At some point the road narrows down and across the road we see an old time bridge getting repaired. This is one of the key railway bridges built by the British and was decommissioned a few years back citing the weakening support. The bridge went into a tunnel and the narrow gauge railway line that ran over the bridge was one important railway link between Kollam and Senkottai in Tamil Nadu. One of the heritage lines in India, this line after a few years of its closure is said to be revived soon for making it tourism friendly than for commutation purposes. The renovation of the bridge with its ten huge arches has caused the narrowing of the road and the people who drive in this way seem to respect stillness of the forest around. None hunks horns. Traffic is smooth. We are happy but suddenly at the next turn we see a crushed white car a few feet down towards the valley lying tilted against an ancient tree. It looks as if the car was flown over the ledge after the collision with another speeding vehicle and landed at the foot of a tree preventing its further rolling down into the gorge. A few kilometres further up where the road forks into East and north west we see a huge charred truck with its hay load completely burnt down with smoke emitting from the embers still.

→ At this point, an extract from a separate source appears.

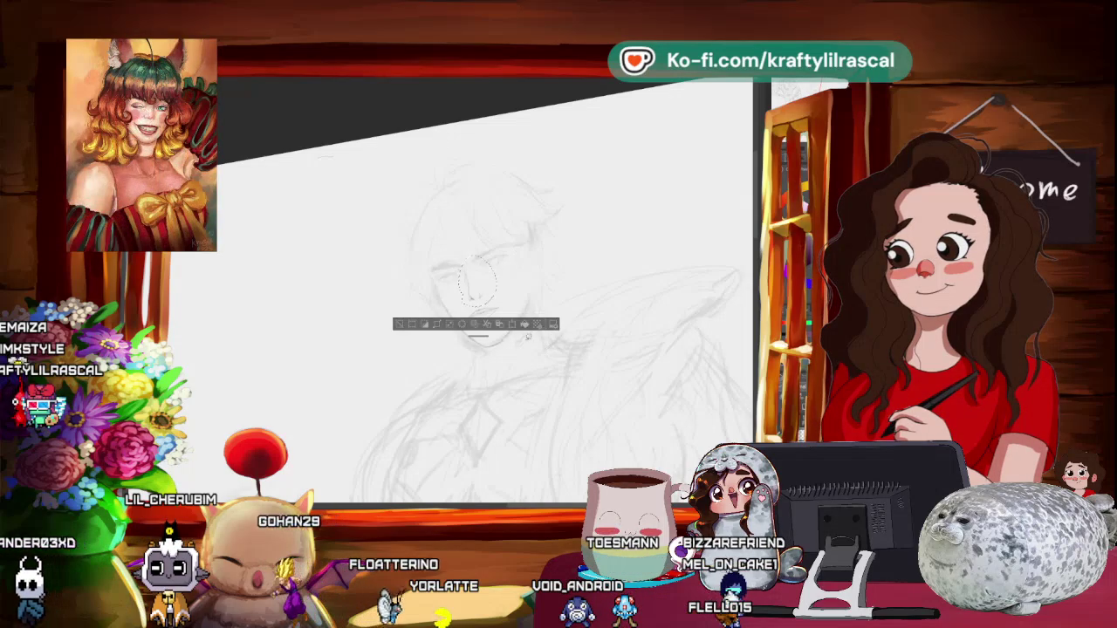
# - Cancel the pending transform on the chin area and clear the selection
pyautogui.press('ctrl+t')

Shibu reminds me of our breakfast. I am at the wheel and I know the place where we are going to have our breakfast. Exactly at the same point where we had parked the vehicle in our last visit, I pull it over and park. We go into the shop. When we are together, I tend to do almost all what Shibu does except painting. If he wears a cap I too take out mine. If he wears his shades, I follow the suit. Like two identical beings we walk into the small restaurant which in fact is run by two identical old men; one sits at the counter and the other doing the errands. Then we see two identical guys walking in. We have already started eating out identical breakfast; three appams each and two bowls of vegetables. The guys who have just seated at the next table ask the old man whether he got beef fry to go with appams. I look at my watch and then at Shibu who interestingly has done the same. It's 8.15 am. Only Malayalis could ask for beef in the morning. The old man with a naked upper torso answers in negative. The guys finally settles for appam and duck egg curry. A sleepy family walks in. This is the last post in Kerala. "Eat well," Shibu tells me, "because we are not going to get this for many days to come." We eat with relish. Out there the hill has just ended and the plain has started. Shibu takes the wheel and myself the navigator's seat. We feel that we had done the same trip together centuries back, perhaps by a bullock cart.